A little big book by Zygmunt Bauman

“Strangers at Our Door” is one of the last works by Zygmunt Bauman, one of the most eminent intellectuals of our time. It is normal to think of this philosopher for those who have social-democratic ideas, ideas aimed at an open world view. The book has just under 100 pages and can be read quickly and easily. Bauman is a master of simplicity and exposes us concepts of complex matrix always with extreme lucidity and ease of understanding. This is a book that I recommend to everyone, as a suggestion to read Bauman to everyone, even to those who have different ideas from the leftist aspect that our philosopher shows us. The essay in question describes very interesting passages that also bring together sublime philosophical accents passing from Kant to Michail Bachtin, and then propose the thought of Pope Francis or Michel Agier.

It is a clear reasoning on the condition of contemporary man, of each of us concretely, through a framework given by a set of focal points where in a precarious world we feed our fears and in the omnipotence of control and defense of what we have we make others fall back on our responsibilities by finding enemies, finding in migrants the scoundrel for which it is right to raise walls, thus finding an excuse to eliminate a problem that depends more on us.

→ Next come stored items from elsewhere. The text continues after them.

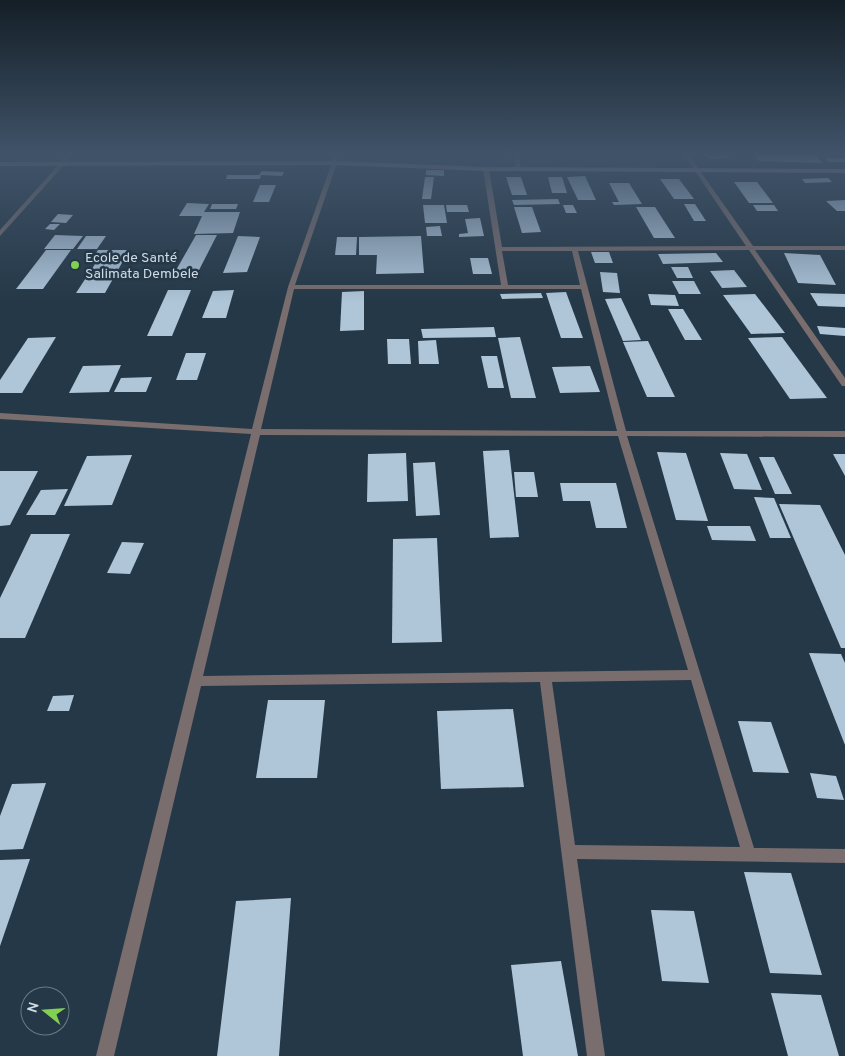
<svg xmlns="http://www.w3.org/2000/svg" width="845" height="1056" font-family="Overpass,sans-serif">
<rect width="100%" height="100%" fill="#253847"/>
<g fill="#afc6d9">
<polygon points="707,155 727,155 729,158 710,159"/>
<polygon points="754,155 816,155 822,163 759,161"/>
<polygon points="824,158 845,158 845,162 829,162"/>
<polygon points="426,170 444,170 444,176 426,175"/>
<polygon points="262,171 284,172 282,176 261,175 260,179 226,179 227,175 259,175"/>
<polygon points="585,176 596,200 578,200 567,177"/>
<polygon points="425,177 434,177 431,199 422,199"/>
<polygon points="506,177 521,177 527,195 512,195"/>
<polygon points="548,177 562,177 567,193 552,193"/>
<polygon points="828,178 832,182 805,183 802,179"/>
<polygon points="660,179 679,179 694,199 674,199"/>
<polygon points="734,182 757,182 773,203 749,203"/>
<polygon points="609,183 629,183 642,204 614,205 612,202 619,202"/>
<polygon points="260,185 276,185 269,202 253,202"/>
<polygon points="558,199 560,204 514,205 512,200"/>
<polygon points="845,200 845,211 837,211 826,201"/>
<polygon points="187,203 209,204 204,212 240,212 233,233 194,234 202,216 179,216"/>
<polygon points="212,204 238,204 236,209 210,209"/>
<polygon points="684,204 695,204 706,221 694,221"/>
<polygon points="423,205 444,205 447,223 425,223"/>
<polygon points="446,205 467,205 469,212 447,212"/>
<polygon points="563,205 573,205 577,213 566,213"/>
<polygon points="753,205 774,205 778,211 757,211"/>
<polygon points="514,207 532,207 541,232 522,233"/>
<polygon points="636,207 655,207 675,238 654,238"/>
<polygon points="58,214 73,215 66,223 51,222"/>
<polygon points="480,218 484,236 459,237 459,234 468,233 465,219"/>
<polygon points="50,224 60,224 54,230 45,229"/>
<polygon points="440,226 442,236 427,236 426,227"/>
<polygon points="55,235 83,236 73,249 44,249"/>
<polygon points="196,235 217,235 198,272 175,272"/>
<polygon points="86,236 106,236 97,249 77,249"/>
<polygon points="238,236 260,237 247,272 223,273"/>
<polygon points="421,236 424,273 376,274 377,255 359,255 359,237"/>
<polygon points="337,237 357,237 356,255 335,255"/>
<polygon points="46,250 71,250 43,289 16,289"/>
<polygon points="98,250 127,250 121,259 92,259"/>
<polygon points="591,252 609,252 613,263 595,263"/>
<polygon points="716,253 723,262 663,264 658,254"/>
<polygon points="784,253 820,255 836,285 798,283"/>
<polygon points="470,258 488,258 492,274 473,274"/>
<polygon points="97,261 123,261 105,293 76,293"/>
<polygon points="671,267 688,267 693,278 677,278"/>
<polygon points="734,270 747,287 722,288 710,271"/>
<polygon points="600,272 617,273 620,293 603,292"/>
<polygon points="672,281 694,281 701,294 679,294"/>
<polygon points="168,290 191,290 172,336 147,336"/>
<polygon points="234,290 226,318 202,318 213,291"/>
<polygon points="364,291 364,330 340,331 342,292"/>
<polygon points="566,292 583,338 561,338 546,293"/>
<polygon points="541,293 543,298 502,299 500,294"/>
<polygon points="810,293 845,294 845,307 818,306"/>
<polygon points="648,294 675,295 679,306 651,305"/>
<polygon points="755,294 785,333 751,334 723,295"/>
<polygon points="621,298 641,340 623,341 605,299"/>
<polygon points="668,309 683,309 702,340 685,340"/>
<polygon points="817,326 845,328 845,336 820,334"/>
<polygon points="494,327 496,337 423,338 421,329"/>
<polygon points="56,337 22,393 0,393 0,380 28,338"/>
<polygon points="520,337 536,398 511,398 498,338"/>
<polygon points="782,337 827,398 790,399 748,338"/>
<polygon points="387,339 409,339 411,364 388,364"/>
<polygon points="436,340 439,364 419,364 418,341"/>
<polygon points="648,341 675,397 647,397 623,342"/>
<polygon points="186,353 206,353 197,380 176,380"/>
<polygon points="481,356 497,356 504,388 488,388"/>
<polygon points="121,365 109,392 69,393 83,366"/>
<polygon points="590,366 600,392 560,393 552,367"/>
<polygon points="152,377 146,392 114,392 121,378"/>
<polygon points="509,450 519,537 490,538 483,451"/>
<polygon points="657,452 686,453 708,521 676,520"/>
<polygon points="406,453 408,501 367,502 368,454"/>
<polygon points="720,453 747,454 762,490 734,489"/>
<polygon points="833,454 845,454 845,476"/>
<polygon points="132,455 112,505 64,506 87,456"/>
<polygon points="759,457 774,457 792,494 775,494"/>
<polygon points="435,462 440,515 416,516 413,463"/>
<polygon points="0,471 38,471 10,525 0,526"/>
<polygon points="514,472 534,472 538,497 516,497"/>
<polygon points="560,483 616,483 627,528 596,528 590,501 563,501"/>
<polygon points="68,489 55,515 26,515 41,490"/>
<polygon points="754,497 774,498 791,538 770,538"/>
<polygon points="779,504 820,505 845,555 845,648 841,648"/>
<polygon points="707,526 750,526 756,541 712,540"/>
<polygon points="31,534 70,534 25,638 0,638 0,598"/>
<polygon points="437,538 442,642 392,643 393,539"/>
<polygon points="122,542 144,543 130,574 107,573"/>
<polygon points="809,653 841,654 845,663 845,745"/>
<polygon points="74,695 69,711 47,711 53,696"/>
<polygon points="268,700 325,700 317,778 256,778"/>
<polygon points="513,709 524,787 441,789 437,711"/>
<polygon points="738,721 771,722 789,773 753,772"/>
<polygon points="810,773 836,776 844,800 817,798"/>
<polygon points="46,783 23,849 0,850 0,816 12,784"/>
<polygon points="30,859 0,946 0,860"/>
<polygon points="744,872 791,873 822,975 770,973"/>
<polygon points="291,898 279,1056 217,1056 236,901"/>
<polygon points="651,910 694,911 709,983 662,981"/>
<polygon points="561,961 578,1056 523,1056 511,965"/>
<polygon points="771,993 821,995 839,1056 788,1056"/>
</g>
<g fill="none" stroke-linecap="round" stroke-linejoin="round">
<g fill="#7a6d6e" fill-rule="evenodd">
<polygon points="67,155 72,155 64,165 60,165 60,163"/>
<polygon points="514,155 519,155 521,170 516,169"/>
<path d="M 684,155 L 689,155 L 753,246 L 845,246 L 845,250 L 755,250 L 845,378 L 845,386 L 842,386 L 749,250 L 578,251 L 626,431 L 845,431 L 845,437 L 627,436 L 754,848 L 845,849 L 845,863 L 577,859 L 605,1056 L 587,1056 L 540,682 L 201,686 L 114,1056 L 96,1056 L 251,434 L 0,419 L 0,413 L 252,429 L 288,287 L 332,162 L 337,163 L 295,285 L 501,285 L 483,169 L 486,167 L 489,169 L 502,247 L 746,246 ZM 502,251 L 572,251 L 580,285 L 508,285 ZM 294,289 L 581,289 L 617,431 L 261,429 ZM 260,435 L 618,436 L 688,670 L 203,676 ZM 691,680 L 740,847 L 575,845 L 552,682 Z"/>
</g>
<g fill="#7a6d6e" fill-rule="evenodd">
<polygon points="331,155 337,155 336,164 331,163"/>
<polygon points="60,163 65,164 0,236 0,230"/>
</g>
<polygon fill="#9f8b8e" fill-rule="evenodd" points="334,161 486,167 845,169 845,173 486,171 334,165 0,166 0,162"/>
</g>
<linearGradient id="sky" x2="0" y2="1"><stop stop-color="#141f27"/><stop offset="0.51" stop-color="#405369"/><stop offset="1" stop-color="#405369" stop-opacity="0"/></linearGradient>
<rect width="845" height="303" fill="url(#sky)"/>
<circle fill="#81d051" stroke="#253847" stroke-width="2" cx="75" cy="265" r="5"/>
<g text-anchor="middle" stroke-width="5" stroke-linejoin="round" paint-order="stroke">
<g font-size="14" fill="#cfdbe5" stroke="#253847" text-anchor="start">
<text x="85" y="262">Ecole de Santé<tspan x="85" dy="16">Salimata Dembele</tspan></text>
</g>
</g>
<g transform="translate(45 1011) rotate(287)"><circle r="24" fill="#253847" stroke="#697986"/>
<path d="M0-4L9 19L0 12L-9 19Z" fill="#81d051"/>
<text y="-8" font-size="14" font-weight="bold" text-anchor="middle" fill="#cfdbe5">N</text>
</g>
</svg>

Concepts such as “individualisation”, “service society”, “disciplinary society” are expressed, also using concrete examples of current policy. There is a lucid melancholy in the essay when we can see the concrete relationship with the reality that we have around us and we ask ourselves the question if these lines affect us directly, well, we are the answer! Each of us risks the danger of making even the daily vision of pain become routine, as something that does not belong to us and slips away like a film seen and reviewed. Bauman is exceptional because it travels on the crest of the dune of sociology with the anthropological experience to reach the goal of each of its paths, the importance of communication. Migrations are seen from a very interesting point of view in which “the underlying causes” are only hinted at by our author and from here we must commit ourselves to return to them for further study, but the path that speaks to us about ethics, morals, rights is fruitful. Bauman gives us with Kant a crossroads and through this we will have to manifest the history of the future of modern society, it is a matter of communication and cooperation between the parties or not, we will choose continuation or extinction.